** JOB **
Work out how many lines below contain the word "bold". Only the number is wanted.

** EXTRACTED INFORMATION **
──────────

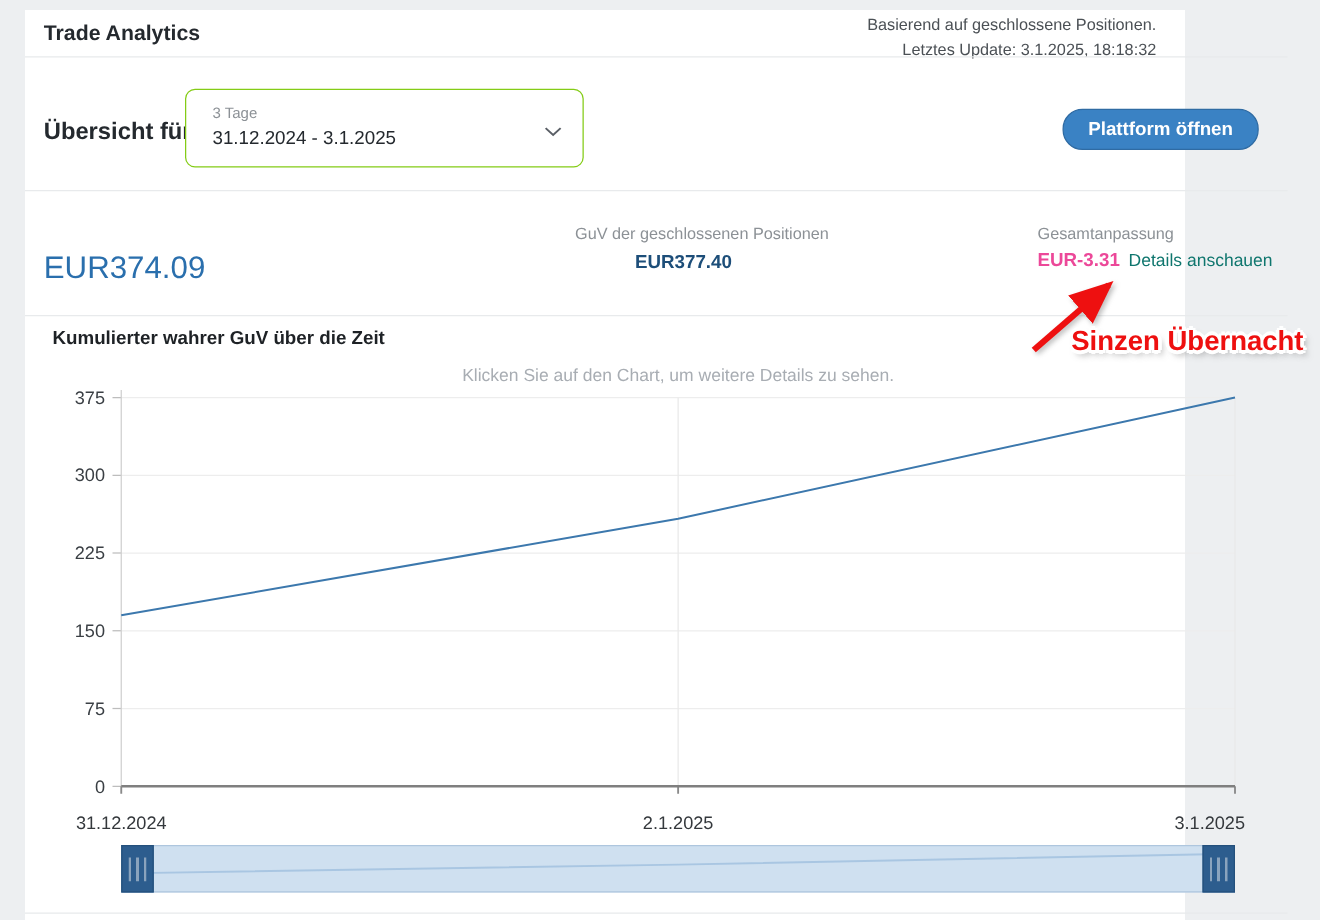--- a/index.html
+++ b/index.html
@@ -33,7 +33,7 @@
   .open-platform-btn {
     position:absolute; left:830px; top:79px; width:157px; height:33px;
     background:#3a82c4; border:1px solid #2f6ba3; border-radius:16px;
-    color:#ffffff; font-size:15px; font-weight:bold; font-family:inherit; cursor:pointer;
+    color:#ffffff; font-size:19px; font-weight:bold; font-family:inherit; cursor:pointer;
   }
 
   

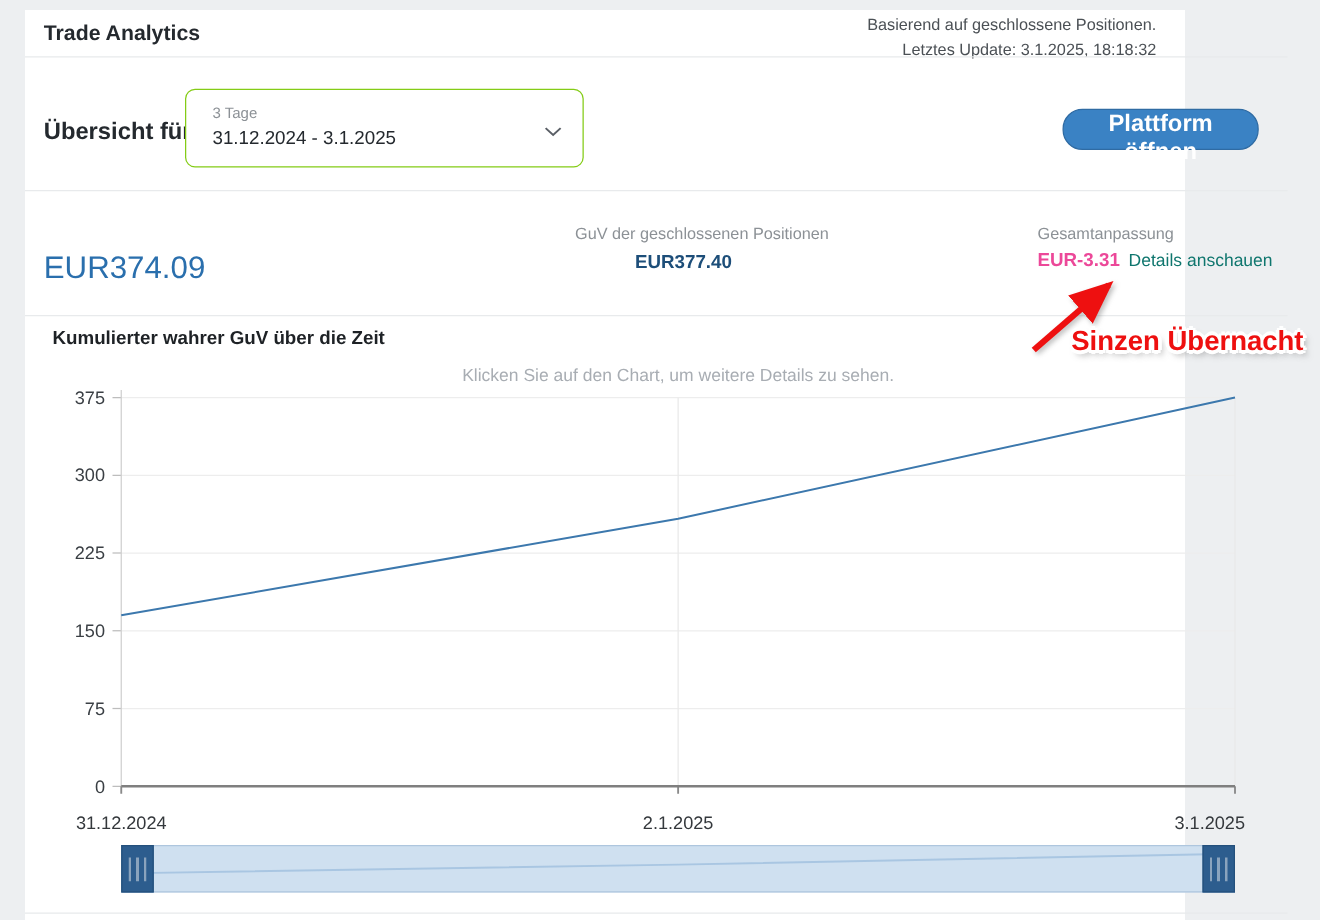--- a/index.html
+++ b/index.html
@@ -103,6 +103,7 @@
   <button class="open-platform-btn">Plattform öffnen</button>
   <div class="divider" style="top:144px;"></div>
 
+  <div class="stat-label" style="left:15px; top:171px;">Gesamtertrag der geschlossenen Positionen</div>
   <div class="stat-value-lg" style="left:15px; top:192px;">EUR374.09</div>
 
   <div class="stat-label" style="left:440px; top:171px;">GuV der geschlossenen Positionen</div>

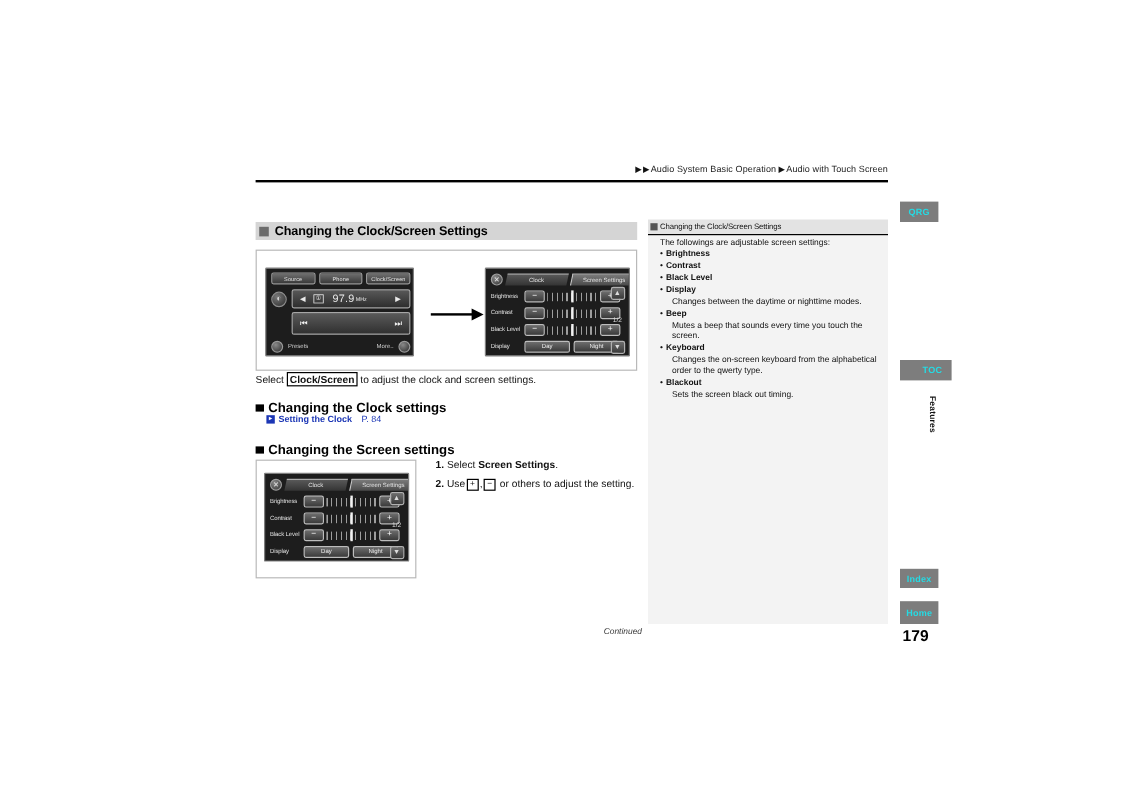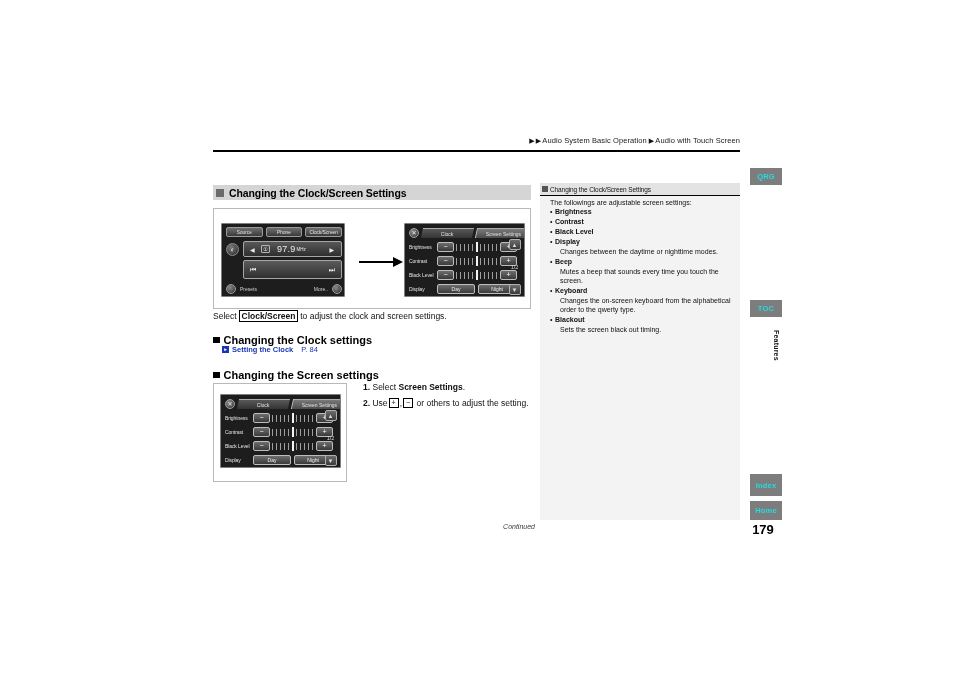--- a/index.html
+++ b/index.html
@@ -587,7 +587,7 @@
     letter-spacing: 0.2px;
   }
   #tab-qrg   { left: 750px; top: 168px; width: 32px; height: 17px; }
-  #tab-toc   { left: 750px; top: 300px; width: 32px; height: 17px; }
+  #tab-toc   { left: 750px; top: 300px; width: 32px; height: 17px; padding-left: 11px; }
   #tab-index { left: 750px; top: 474px; width: 32px; height: 22px; }
   #tab-home  { left: 750px; top: 501px; width: 32px; height: 19px; }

──────────

** TASK RESULT **
2